Write out the data below exactly, from its first line to the line containing "avec le tirag", that line included.

Start of Records to use

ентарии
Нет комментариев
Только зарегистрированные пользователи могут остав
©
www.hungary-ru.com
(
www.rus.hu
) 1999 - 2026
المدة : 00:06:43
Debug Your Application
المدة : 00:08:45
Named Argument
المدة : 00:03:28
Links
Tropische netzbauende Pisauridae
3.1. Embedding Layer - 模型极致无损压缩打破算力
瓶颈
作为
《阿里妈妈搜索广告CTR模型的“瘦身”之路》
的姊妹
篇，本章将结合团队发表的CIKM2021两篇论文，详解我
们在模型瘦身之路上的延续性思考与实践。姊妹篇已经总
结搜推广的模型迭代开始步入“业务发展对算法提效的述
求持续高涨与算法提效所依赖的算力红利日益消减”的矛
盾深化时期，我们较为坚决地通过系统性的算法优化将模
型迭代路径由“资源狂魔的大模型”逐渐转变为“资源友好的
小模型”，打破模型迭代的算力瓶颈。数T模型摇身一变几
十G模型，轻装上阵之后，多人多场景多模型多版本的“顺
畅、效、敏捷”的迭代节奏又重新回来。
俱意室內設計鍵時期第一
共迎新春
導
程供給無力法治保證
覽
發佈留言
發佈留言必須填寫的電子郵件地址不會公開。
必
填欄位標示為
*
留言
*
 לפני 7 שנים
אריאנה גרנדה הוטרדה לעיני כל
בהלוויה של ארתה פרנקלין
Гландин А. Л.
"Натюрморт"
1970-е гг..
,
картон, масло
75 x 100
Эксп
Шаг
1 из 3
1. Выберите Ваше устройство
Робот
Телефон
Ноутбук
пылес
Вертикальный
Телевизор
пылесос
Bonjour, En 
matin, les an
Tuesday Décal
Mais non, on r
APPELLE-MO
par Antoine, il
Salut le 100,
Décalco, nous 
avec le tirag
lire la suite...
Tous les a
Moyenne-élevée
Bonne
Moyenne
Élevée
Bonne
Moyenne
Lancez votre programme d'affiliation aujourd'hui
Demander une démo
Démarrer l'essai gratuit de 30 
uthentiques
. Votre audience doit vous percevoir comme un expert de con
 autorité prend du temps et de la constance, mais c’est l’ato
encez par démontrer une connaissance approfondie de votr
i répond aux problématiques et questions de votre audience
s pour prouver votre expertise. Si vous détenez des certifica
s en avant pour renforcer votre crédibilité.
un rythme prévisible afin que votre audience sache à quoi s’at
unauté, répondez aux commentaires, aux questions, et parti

End of Records to use

Task solution
ентарии
Нет комментариев
Только зарегистрированные пользователи могут остав
©
www.hungary-ru.com
(
www.rus.hu
) 1999 - 2026
المدة : 00:06:43
Debug Your Application
المدة : 00:08:45
Named Argument
المدة : 00:03:28
Links
Tropische netzbauende Pisauridae
3.1. Embedding Layer - 模型极致无损压缩打破算力
瓶颈
作为
《阿里妈妈搜索广告CTR模型的“瘦身”之路》
的姊妹
篇，本章将结合团队发表的CIKM2021两篇论文，详解我
们在模型瘦身之路上的延续性思考与实践。姊妹篇已经总
结搜推广的模型迭代开始步入“业务发展对算法提效的述
求持续高涨与算法提效所依赖的算力红利日益消减”的矛
盾深化时期，我们较为坚决地通过系统性的算法优化将模
型迭代路径由“资源狂魔的大模型”逐渐转变为“资源友好的
小模型”，打破模型迭代的算力瓶颈。数T模型摇身一变几
十G模型，轻装上阵之后，多人多场景多模型多版本的“顺
畅、效、敏捷”的迭代节奏又重新回来。
俱意室內設計鍵時期第一
共迎新春
導
程供給無力法治保證
覽
發佈留言
發佈留言必須填寫的電子郵件地址不會公開。
必
填欄位標示為
*
留言
*
 לפני 7 שנים
אריאנה גרנדה הוטרדה לעיני כל
בהלוויה של ארתה פרנקלין
Гландин А. Л.
"Натюрморт"
1970-е гг..
,
картон, масло
75 x 100
Эксп
Шаг
1 из 3
1. Выберите Ваше устройство
Робот
Телефон
Ноутбук
пылес
Вертикальный
Телевизор
пылесос
Bonjour, En 
matin, les an
Tuesday Décal
Mais non, on r
APPELLE-MO
par Antoine, il
Salut le 100,
Décalco, nous 
avec le tirag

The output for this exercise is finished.